Ropefish Aka Reedfish (Erpetoichthys Calabaricus)

Ropefish Aka Reedfish (Erpetoichthys Calabaricus) If you love reptiles, this fish is for you. It is the most snake-like freshwater fish there is. Everything about it, from its scales to the way it holds its head up as it slither-swims through along the bottom of the tank to the shape of its mouth calls to mind a smiling, friendly serpent. Of course, it is not closely related to reptiles at all. Instead, the ropefish is related to the birchir. Personally, I like the look of this fish more than the birchirs, but they are not as popular as their cousins. There are probably two reasons for this. The first is that they are quite difficult to convince to spawn in the aquarium, although that has been recently accomplished. The other is that these fish are escape artists and are able to exit the tank, in some cases never to be seen again. They have a swim bladder that has evolved to allow them to breath air and they can survive a considerable length of time outside of water. In fact, they may drown if they do not have access to air. Like the lungfish, birchir, and newts baby ropefish are born with external gills that are soon reabsorbed. As adults, you should house them in a 150 gallon, 550 liter tank but of course juveniles can be raised in smaller spaces. These fish grow quite slowly, but they live a long time under the right care. They have been known to live around 20 years in home aquaria and do not seem to be capable of reproduction until they are at least 10 years old. You can keep them with peaceful fish that are too large to swallow but nothing that is too boistrous and speedy as they may outcompete the ropefish at meal times. Ropefish are generally nocturnal but will adapt to your feeding schedule.
Origin: Western Africa
Size: Generally 30cm/ 12 inches. There is a single record of a wild specimen measuring 3 times that length.
Temperature: 23-30°C/ 73-86°F
Feeding: Prefers to eat live and frozen food items. Although some learn to eat cichlid pellets, that is very rare and they never learn to recognize flakes as food.

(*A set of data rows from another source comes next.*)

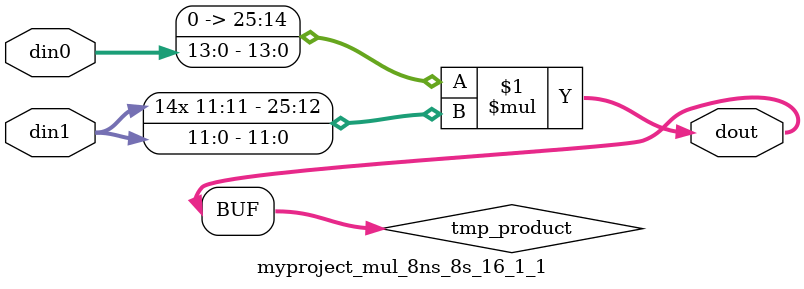
<source format=v>

`timescale 1 ns / 1 ps

 module myproject_mul_8ns_8s_16_1_1(din0, din1, dout);
parameter ID = 1;
parameter NUM_STAGE = 0;
parameter din0_WIDTH = 14;
parameter din1_WIDTH = 12;
parameter dout_WIDTH = 26;

input [din0_WIDTH - 1 : 0] din0; 
input [din1_WIDTH - 1 : 0] din1; 
output [dout_WIDTH - 1 : 0] dout;

wire signed [dout_WIDTH - 1 : 0] tmp_product;

























assign tmp_product = $signed({1'b0, din0}) * $signed(din1);










assign dout = tmp_product;





















endmodule

</source>
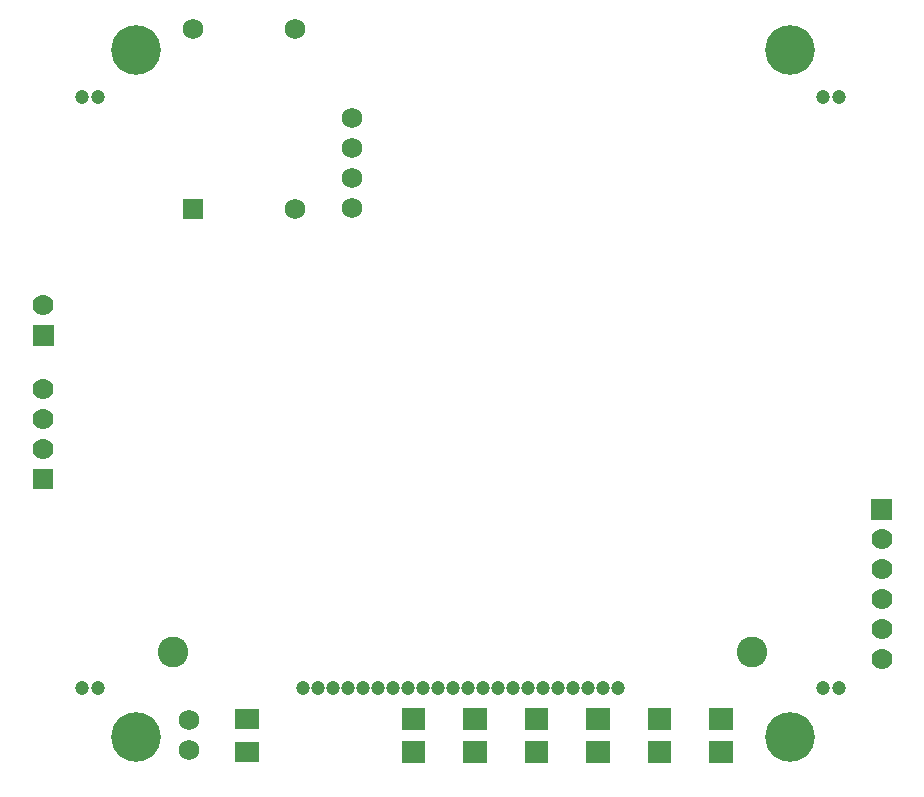
<source format=gbs>
G04 Layer: BottomSolderMaskLayer*
G04 EasyEDA v6.4.25, 2021-11-06T18:35:38+01:00*
G04 257399e89a0843229902440734c7eb75,b8d8dd1b48584f29be867e52f4c70977,10*
G04 Gerber Generator version 0.2*
G04 Scale: 100 percent, Rotated: No, Reflected: No *
G04 Dimensions in millimeters *
G04 leading zeros omitted , absolute positions ,4 integer and 5 decimal *
%FSLAX45Y45*%
%MOMM*%

%ADD36C,1.2032*%
%ADD37C,2.6032*%
%ADD38C,1.7272*%
%ADD40R,1.7272X1.7272*%
%ADD48C,1.7780*%
%ADD49R,1.7780X1.7780*%
%ADD50R,2.0041X1.8034*%
%ADD52C,4.2032*%

%LPD*%
D36*
G01*
X2315006Y-5765876D03*
G01*
X2441981Y-5765876D03*
G01*
X2568981Y-5765876D03*
G01*
X2695981Y-5765876D03*
G01*
X2822981Y-5765876D03*
G01*
X2949981Y-5765876D03*
G01*
X3076981Y-5765876D03*
G01*
X3203981Y-5765876D03*
G01*
X3330981Y-5765876D03*
G01*
X3457981Y-5765876D03*
G01*
X3584981Y-5765876D03*
G01*
X3711981Y-5765876D03*
G01*
X3838981Y-5765876D03*
G01*
X3965981Y-5765876D03*
G01*
X4092981Y-5765876D03*
G01*
X4219981Y-5765876D03*
G01*
X4346981Y-5765876D03*
G01*
X4473981Y-5765876D03*
G01*
X4600981Y-5765876D03*
G01*
X4727981Y-5765876D03*
G01*
X4854981Y-5765876D03*
G01*
X4982006Y-5765876D03*
G01*
X6721906Y-5765876D03*
G01*
X6849897Y-5765876D03*
G01*
X448106Y-5765876D03*
G01*
X576097Y-5765876D03*
G01*
X6721906Y-762076D03*
G01*
X6849897Y-762076D03*
G01*
X448106Y-762076D03*
G01*
X576122Y-762076D03*
D37*
G01*
X1215009Y-5465876D03*
G01*
X6114999Y-5465876D03*
G36*
X4192270Y-6399021D02*
G01*
X4192270Y-6218681D01*
X4392675Y-6218681D01*
X4392675Y-6399021D01*
G37*
G36*
X4192270Y-6119621D02*
G01*
X4192270Y-5939281D01*
X4392675Y-5939281D01*
X4392675Y-6119621D01*
G37*
G36*
X4712970Y-6399021D02*
G01*
X4712970Y-6218681D01*
X4913375Y-6218681D01*
X4913375Y-6399021D01*
G37*
G36*
X4712970Y-6119621D02*
G01*
X4712970Y-5939281D01*
X4913375Y-5939281D01*
X4913375Y-6119621D01*
G37*
G36*
X5754370Y-6399021D02*
G01*
X5754370Y-6218681D01*
X5954775Y-6218681D01*
X5954775Y-6399021D01*
G37*
G36*
X5754370Y-6119621D02*
G01*
X5754370Y-5939281D01*
X5954775Y-5939281D01*
X5954775Y-6119621D01*
G37*
G36*
X3150870Y-6399021D02*
G01*
X3150870Y-6218681D01*
X3351275Y-6218681D01*
X3351275Y-6399021D01*
G37*
G36*
X3150870Y-6119621D02*
G01*
X3150870Y-5939281D01*
X3351275Y-5939281D01*
X3351275Y-6119621D01*
G37*
G36*
X5233670Y-6399021D02*
G01*
X5233670Y-6218681D01*
X5434075Y-6218681D01*
X5434075Y-6399021D01*
G37*
G36*
X5233670Y-6119621D02*
G01*
X5233670Y-5939281D01*
X5434075Y-5939281D01*
X5434075Y-6119621D01*
G37*
D50*
G01*
X1841627Y-6029452D03*
G01*
X1841627Y-6308852D03*
G36*
X3671570Y-6399021D02*
G01*
X3671570Y-6218681D01*
X3871975Y-6218681D01*
X3871975Y-6399021D01*
G37*
G36*
X3671570Y-6119621D02*
G01*
X3671570Y-5939281D01*
X3871975Y-5939281D01*
X3871975Y-6119621D01*
G37*
D38*
G01*
X1346200Y-6296025D03*
G01*
X1346200Y-6042025D03*
D40*
G01*
X1384300Y-1714500D03*
D38*
G01*
X1384300Y-190500D03*
G01*
X2247900Y-190500D03*
G01*
X2247900Y-1714500D03*
G01*
X2730703Y-939952D03*
G01*
X2730703Y-1193952D03*
G01*
X2730703Y-1447952D03*
G01*
X2730703Y-1701952D03*
D48*
G01*
X7213600Y-5524500D03*
G01*
X7213600Y-5270500D03*
G01*
X7213600Y-5016500D03*
G01*
X7213600Y-4762500D03*
G01*
X7213600Y-4508500D03*
G36*
X7124700Y-4343400D02*
G01*
X7124700Y-4165600D01*
X7302500Y-4165600D01*
X7302500Y-4343400D01*
G37*
D49*
G01*
X114300Y-4000500D03*
D48*
G01*
X114300Y-3746500D03*
G01*
X114300Y-3492500D03*
G01*
X114300Y-3238500D03*
G36*
X25400Y-2870200D02*
G01*
X25400Y-2692400D01*
X203200Y-2692400D01*
X203200Y-2870200D01*
G37*
G01*
X114300Y-2527300D03*
D52*
G01*
X6438900Y-6184900D03*
G01*
X901700Y-6184900D03*
G01*
X6438900Y-368300D03*
G01*
X901700Y-368300D03*
M02*

</source>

Habitat: Give your ropefish a heavily planted aquarium with tangles of driftwood or tree roots that it can hide in and explore.
Breeding: Rare but possible. You need a heavily planted tank. Males can be distinguished from the females by their thickened anal fins. The pair perform a graceful dance and deposit eggs among the plants. The babies hatch with a large yolkdac still attached and they live off that for 2 weeks before needing to feed.